Could someone give me a hint on how I should show that the power method applied to $(A - \lambda_1 I)q$ leads to an approximation of $\lambda_2$, where $q$ is an arbitrary vector, assuming that we know $\lambda_1$ and $v_1$ (the eigenvector corresponding to $\lambda_1$).
I think I can write $q = a_1v_1 + a_2 v_2 + \ldots, a_nv_n$ and use this somehow, but unfortunately I haven't been able to get any useful results..
Edit: Apparently, applying the power method to $(A - \lambda_1I)q$ does in fact lead to approximating $\lambda_2$; at least this article says it does on page $3$.
Furthermore, I think I can rewrite $(A - \lambda_1I)q$ as $$(A - \lambda_1I)q = a_2\lambda_2v_2 + a_3\lambda_3v_3 + \ldots + a_n\lambda_nv_n - \lambda_1(a_2v_2 + a_3v_3 + \ldots + a_nv_n) =\\-(a_2v_2 + \ldots + a_nv_n) + (\dfrac{\lambda_2}{\lambda_1}a_2v_2 + \dfrac{\lambda_3}{\lambda_1}a_3v_3 + \ldots)$$ Is this the right way to go?
Your reference is suggesting that you construct a vector which lies in $\mathrm{span}(\{ v_2,\dots,v_n \}) \setminus \mathrm{span}(\{ v_3,\dots,v_n \})$. That is, it should be of the form $\sum_{i=2}^n c_i v_i$ where $c_2 \neq 0$. In principle this condition can be checked by considering the left eigenvectors, like your reference suggests.
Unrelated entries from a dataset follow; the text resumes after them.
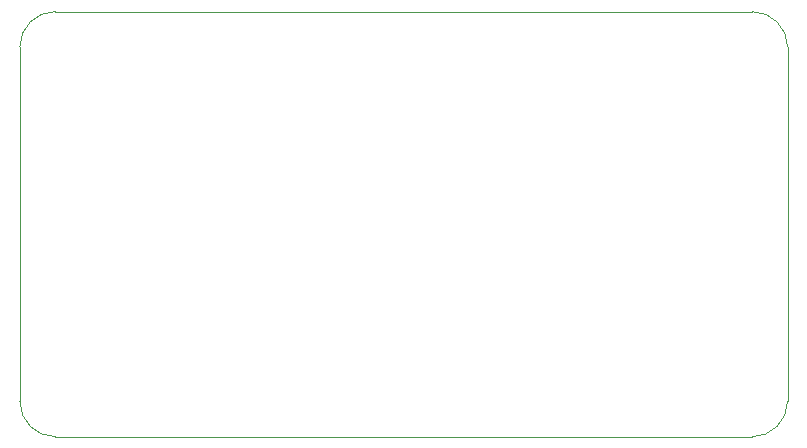
<source format=gm1>
G04 #@! TF.GenerationSoftware,KiCad,Pcbnew,(5.1.5-0)*
G04 #@! TF.CreationDate,2020-04-28T00:47:03+02:00*
G04 #@! TF.ProjectId,ecg_ads1292_main,6563675f-6164-4733-9132-39325f6d6169,rev?*
G04 #@! TF.SameCoordinates,Original*
G04 #@! TF.FileFunction,Profile,NP*
%FSLAX46Y46*%
G04 Gerber Fmt 4.6, Leading zero omitted, Abs format (unit mm)*
G04 Created by KiCad (PCBNEW (5.1.5-0)) date 2020-04-28 00:47:03*
%MOMM*%
%LPD*%
G04 APERTURE LIST*
%ADD10C,0.100000*%
G04 APERTURE END LIST*
D10*
X203000000Y-130000000D02*
G75*
G02X200000000Y-127000000I0J3000000D01*
G01*
X265000000Y-127000000D02*
G75*
G02X262000000Y-130000000I-3000000J0D01*
G01*
X203000000Y-130000000D02*
X262000000Y-130000000D01*
X265000000Y-97000000D02*
G75*
G03X262000000Y-94000000I-3000000J0D01*
G01*
X203000000Y-94000000D02*
G75*
G03X200000000Y-97000000I0J-3000000D01*
G01*
X262000000Y-94000000D02*
X203000000Y-94000000D01*
X265000000Y-127000000D02*
X265000000Y-97000000D01*
X200000000Y-97000000D02*
X200000000Y-127000000D01*
M02*

</source>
But this is not usually done except when the eigenvectors of $A$ are orthogonal.
Once you have constructed the initial vector, you still run power iteration with $A$, not with $A-\lambda_1 I$. You construct the initial vector by using $A-\lambda_1 I$ to "kill" the component in the direction of $v_1$ of whatever $x_0$ you started with. Then your sequence of iterates is $A^n(A-\lambda_1 I)x_0,n=0,1,\dots$. This will indeed converge to an eigenvector of $A$ with eigenvalue $\lambda_2$ (with the caveats given in the reference).
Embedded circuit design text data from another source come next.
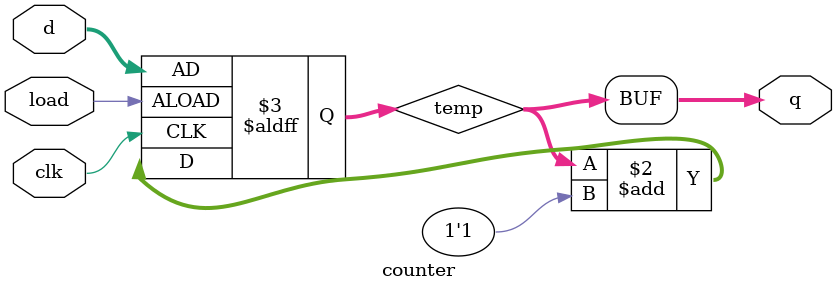
<source format=sv>
module counter (clk,d,load,q);
  input clk,load;
  input  [3:0] d;
  output reg[3:0] q;
  reg [3:0] temp;
  always @ (posedge clk or posedge load)
    begin
    if (load)
      temp<=d;
      else 
        temp<=temp+1'b1;
    end
  assign q = temp;
endmodule
      

</source>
Power iteration with $A-\lambda_1 I$ will generally work, providing you with a different eigenvector of $A$ than the one you already found. But the corresponding eigenvalue will almost never be $\lambda_2$. In fact it will be $\min_i \lambda_i$ if $\lambda_1>0$ or $\max_i \lambda_i$ if $\lambda_1<0$.